Losing Mom made me an overly proactive grief-supporting-witness-of-a-friend. Someone’s dead? I’m on my way. Let me look at you. Let me watch you survive this. We all need witnesses. We all need someone to hold the proof that we didn’t get sucked into the black hole when it’s all we wanted.
When my mom died it felt like I was suddenly untethered, nothing holding me to the earth any longer-like I might just flail around and eventually float away to wherever she had gone to. The only sense of home and safety and unconditional love that I’d ever known was just gone. I didn’t know how I was supposed to live more than half a life without it. Our mothers are our entrance to the world, our first scent, our first happy face, our first breath and kiss and sound. The pain of watching that leave us is something I wish on no one but know comes for everyone.

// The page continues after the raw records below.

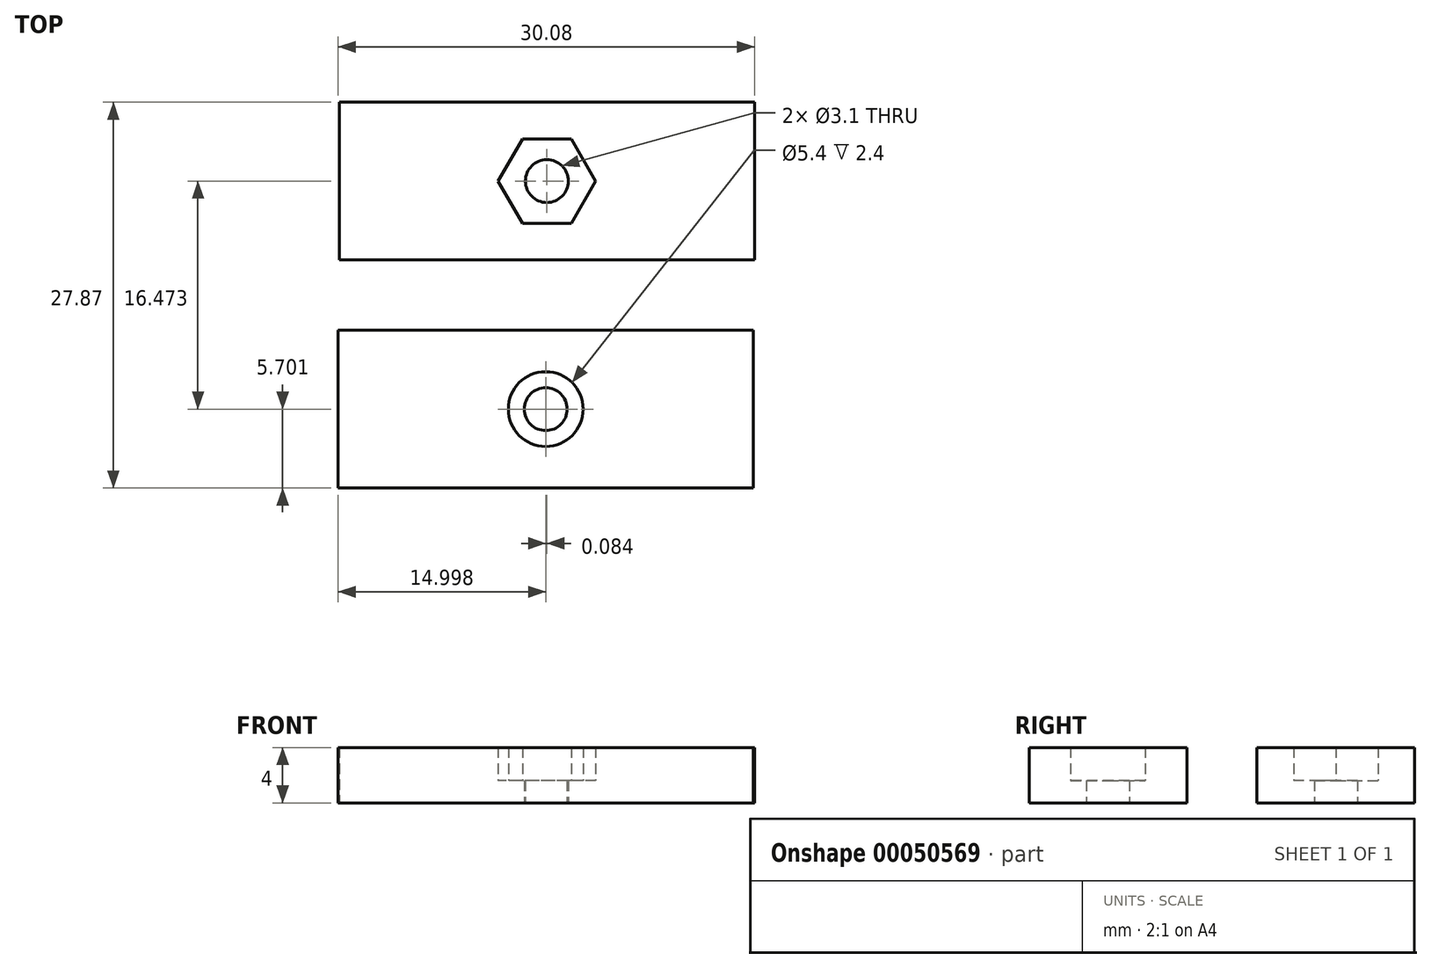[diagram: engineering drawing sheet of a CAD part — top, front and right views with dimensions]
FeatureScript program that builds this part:
annotation { "Feature Type Name" : "Feature", "Feature Type Description" : "" }
export const myFeature = defineFeature(function(context is Context, id is Id, definition is map)
    precondition{}
    {
        {
            var Q0;
            Q0=qCreatedBy(makeId("Top.planeOp"),FACE);
            var sketch = newSketch(context, id + "F0", { "sketchPlane" : qUnion([Q0])});
            skLineSegment(sketch, "E0.bottom", {"start": v(-16.18, 3.75) * mm, "end": v(13.82, 3.75) * mm});
            skLineSegment(sketch, "E0.top", {"start": v(-16.18, -7.65) * mm, "end": v(13.82, -7.65) * mm});
            skLineSegment(sketch, "E0.left", {"start": v(-16.18, 3.75) * mm, "end": v(-16.18, -7.65) * mm});
            skLineSegment(sketch, "E0.right", {"start": v(13.82, 3.75) * mm, "end": v(13.82, -7.65) * mm});
            skLineSegment(sketch, "E1", {"start": v(-16.18, -1.95) * mm, "end": v(13.82, -1.95) * mm, "construction": true});
            skPoint(sketch, "E2.start.orphan", {"position": v(-1.18, 3.75) * mm});
            skPoint(sketch, "E3.trimOffspring.end.orphan", {"position": v(-1.18, -7.65) * mm});
            skLineSegment(sketch, "E4.bottom", {"start": v(-16.26, -12.72) * mm, "end": v(13.74, -12.72) * mm});
            skLineSegment(sketch, "E4.top", {"start": v(-16.26, -24.12) * mm, "end": v(13.74, -24.12) * mm});
            skLineSegment(sketch, "E4.left", {"start": v(-16.26, -12.72) * mm, "end": v(-16.26, -24.12) * mm});
            skLineSegment(sketch, "E4.right", {"start": v(13.74, -12.72) * mm, "end": v(13.74, -24.12) * mm});
            skLineSegment(sketch, "E5", {"start": v(-16.26, -18.42) * mm, "end": v(13.74, -18.42) * mm, "construction": true});
            skLineSegment(sketch, "E6.bottom", {"start": v(-30.6, 1.86) * mm, "end": v(-19.57, 1.86) * mm, "construction": true});
            skLineSegment(sketch, "E6.top", {"start": v(-30.6, -8.16) * mm, "end": v(-19.57, -8.16) * mm, "construction": true});
            skLineSegment(sketch, "E6.left", {"start": v(-30.6, 1.86) * mm, "end": v(-30.6, -8.16) * mm, "construction": true});
            skLineSegment(sketch, "E6.right", {"start": v(-19.57, 1.86) * mm, "end": v(-19.57, -8.16) * mm, "construction": true});
            skLineSegment(sketch, "E7", {"start": v(-30.6, -3.15) * mm, "end": v(-19.57, -3.15) * mm, "construction": true});
            skCircle(sketch, "E8", {"center": v(-25.09, -3.15) * mm, "radius": 1.55 * mm, "construction": true});
            skCircle(sketch, "E9", {"center": v(-25.09, -3.15) * mm, "radius": 2.85 * mm, "construction": true});
            skLineSegment(sketch, "E10.0", {"start": v(-23.44, -6) * mm, "end": v(-26.73, -6) * mm});
            skLineSegment(sketch, "E10.1", {"start": v(-26.73, -6) * mm, "end": v(-28.38, -3.15) * mm});
            skLineSegment(sketch, "E10.2", {"start": v(-28.38, -3.15) * mm, "end": v(-26.73, -0.3) * mm});
            skLineSegment(sketch, "E10.3", {"start": v(-26.73, -0.3) * mm, "end": v(-23.44, -0.3) * mm});
            skLineSegment(sketch, "E10.4", {"start": v(-23.44, -0.3) * mm, "end": v(-21.8, -3.15) * mm});
            skLineSegment(sketch, "E10.5", {"start": v(-21.8, -3.15) * mm, "end": v(-23.44, -6) * mm});
            skPoint(sketch, "E10.0.midPoint", {"position": v(-25.09, -6) * mm});
            skLineSegment(sketch, "E11.bottom", {"start": v(-30.75, -10.5) * mm, "end": v(-19.53, -10.5) * mm, "construction": true});
            skLineSegment(sketch, "E11.top", {"start": v(-30.75, -21.36) * mm, "end": v(-19.53, -21.36) * mm, "construction": true});
            skLineSegment(sketch, "E11.left", {"start": v(-30.75, -10.5) * mm, "end": v(-30.75, -21.36) * mm, "construction": true});
            skLineSegment(sketch, "E11.right", {"start": v(-19.53, -10.5) * mm, "end": v(-19.53, -21.36) * mm, "construction": true});
            skLineSegment(sketch, "E12", {"start": v(-30.75, -15.93) * mm, "end": v(-19.53, -15.93) * mm, "construction": true});
            skCircle(sketch, "E13", {"center": v(-25.14, -15.93) * mm, "radius": 1.55 * mm, "construction": true});
            skCircle(sketch, "E14", {"center": v(-25.14, -15.93) * mm, "radius": 2.8 * mm, "construction": true});
            skLineSegment(sketch, "E15", {"start": v(-1.26, -24.12) * mm, "end": v(-1.26, -21.12) * mm, "construction": true});
            skLineSegment(sketch, "E16", {"start": v(-1.26, -12.72) * mm, "end": v(-1.26, -15.72) * mm, "construction": true});
            skLineSegment(sketch, "E17", {"start": v(-1.18, 3.75) * mm, "end": v(-1.18, 0.75) * mm, "construction": true});
            skLineSegment(sketch, "E18", {"start": v(-1.18, -7.65) * mm, "end": v(-1.18, -5) * mm, "construction": true});
            skCircle(sketch, "E19", {"center": v(-1.18, -1.95) * mm, "radius": 1.55 * mm});
            skCircle(sketch, "E20", {"center": v(-1.18, -1.95) * mm, "radius": 2.85 * mm, "construction": true});
            skCircle(sketch, "E21.cCircle", {"center": v(-1.18, -1.95) * mm, "radius": 3.05 * mm, "construction": true});
            skLineSegment(sketch, "E21.0", {"start": v(0.58, -5) * mm, "end": v(-2.94, -5) * mm});
            skLineSegment(sketch, "E21.1", {"start": v(-2.94, -5) * mm, "end": v(-4.7, -1.95) * mm});
            skLineSegment(sketch, "E21.2", {"start": v(-4.7, -1.95) * mm, "end": v(-2.94, 1.1) * mm});
            skLineSegment(sketch, "E21.3", {"start": v(-2.94, 1.1) * mm, "end": v(0.58, 1.1) * mm});
            skLineSegment(sketch, "E21.4", {"start": v(0.58, 1.1) * mm, "end": v(2.34, -1.95) * mm});
            skLineSegment(sketch, "E21.5", {"start": v(2.34, -1.95) * mm, "end": v(0.58, -5) * mm});
            skPoint(sketch, "E21.0.midPoint", {"position": v(-1.18, -5) * mm});
            skCircle(sketch, "E22", {"center": v(-1.26, -18.42) * mm, "radius": 1.55 * mm});
            skCircle(sketch, "E23", {"center": v(-1.26, -18.42) * mm, "radius": 2.7 * mm});
            skSolve(sketch);
        }
        {
            var Q0;
            Q0=makeQuery(id+"F0.imprint","IMPRINT",FACE,{"disambiguationData":[TD([[makeQuery(id+"F0.imprint","IMPRINT",EDGE,{"derivedFrom":sQuery(id+"F0.wireOp",EDGE,"E0.bottom")}),-1.0]])]});
            var Q1;
            Q1=makeQuery(id+"F0.imprint","IMPRINT",FACE,{"disambiguationData":[TD([[makeQuery(id+"F0.imprint","IMPRINT",EDGE,{"derivedFrom":sQuery(id+"F0.wireOp",EDGE,"E4.bottom")}),-1.0]])]});
            extrude(context, id + "F1", {"entities" : qUnion([Q0, Q1]), "depth" : 4 * mm});
        }
        {
            var Q0;
            Q0=makeQuery(id+"F0.imprint","IMPRINT",FACE,{"disambiguationData":[TD([[makeQuery(id+"F0.imprint","IMPRINT",EDGE,{"derivedFrom":sQuery(id+"F0.wireOp",EDGE,"E19")}),-1.0]])]});
            var Q1;
            Q1=makeQuery(id+"F0.imprint","IMPRINT",FACE,{"disambiguationData":[TD([[makeQuery(id+"F0.imprint","IMPRINT",EDGE,{"derivedFrom":sQuery(id+"F0.wireOp",EDGE,"E22")}),-1.0]])]});
            extrude(context, id + "F2", {"entities" : qUnion([Q0, Q1]), "operationType" : NewBodyOperationType.ADD, "depth" : 1.6 * mm});
        }
    });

My grief has been a blessing as much as it’s been a burden. I’m spiritual. I know Mom is A-OK. I feel her everywhere, she’s here now in this cafe in San Francisco where a poinsettia plant, out of place for mid-February, sits atop a piano. The red leaves elicit my final image of her, early December, late evening on the fourth day. I’d plucked three red petals from the one we’d placed in her hospital room because it was almost Christmas and she loved them. I placed the petals in a circle on her chest, one for each of her daughters. As I turned to take one last look at the woman who gave me life and every ounce of love she could muster, I couldn’t help but think how beautiful she looked. A valiant warrior queen, resting after the battle, awaiting her turn to see the King.
Your grief is not an inconvenience. It is part of you, sewn into the fabric of your existence until the end of time and maybe then some. I pray that you have the bravery and the good friends to keep it alive.
Love you forever, Mommy.
Such a beautiful piece Kristen. Thank you for sharing such an intensely intimate part of you. My Dad just turned 80 and is in the early stage of dementia so I know my time is coming and it terrifies me honestly. I can only hope that I have an Ani Marie to be a witness when that time comes.
This is so beautiful, Kristen. Grief is NOT an inconvenience, I agree. It's here to teach, not torture us. I have found so many similarities with grief work and sobriety. They overlap. Neither is linear. And, to grieve WHILE sober is a superpower like no other.
This right here - "Let me watch you survive this. We all need witnesses. " Ooof. The witnessing is really all one needs. Not bright siding or fixing. Just listen. Stand watch.
I'm sorry for the loss of your mom and yet I know you must be stronger because of it. I lost my dad in 2020 and everything has been rearranged. You are so right in saying that. Life gets rearranged. Never put back in the same order.
Thanks for writing and sharing this.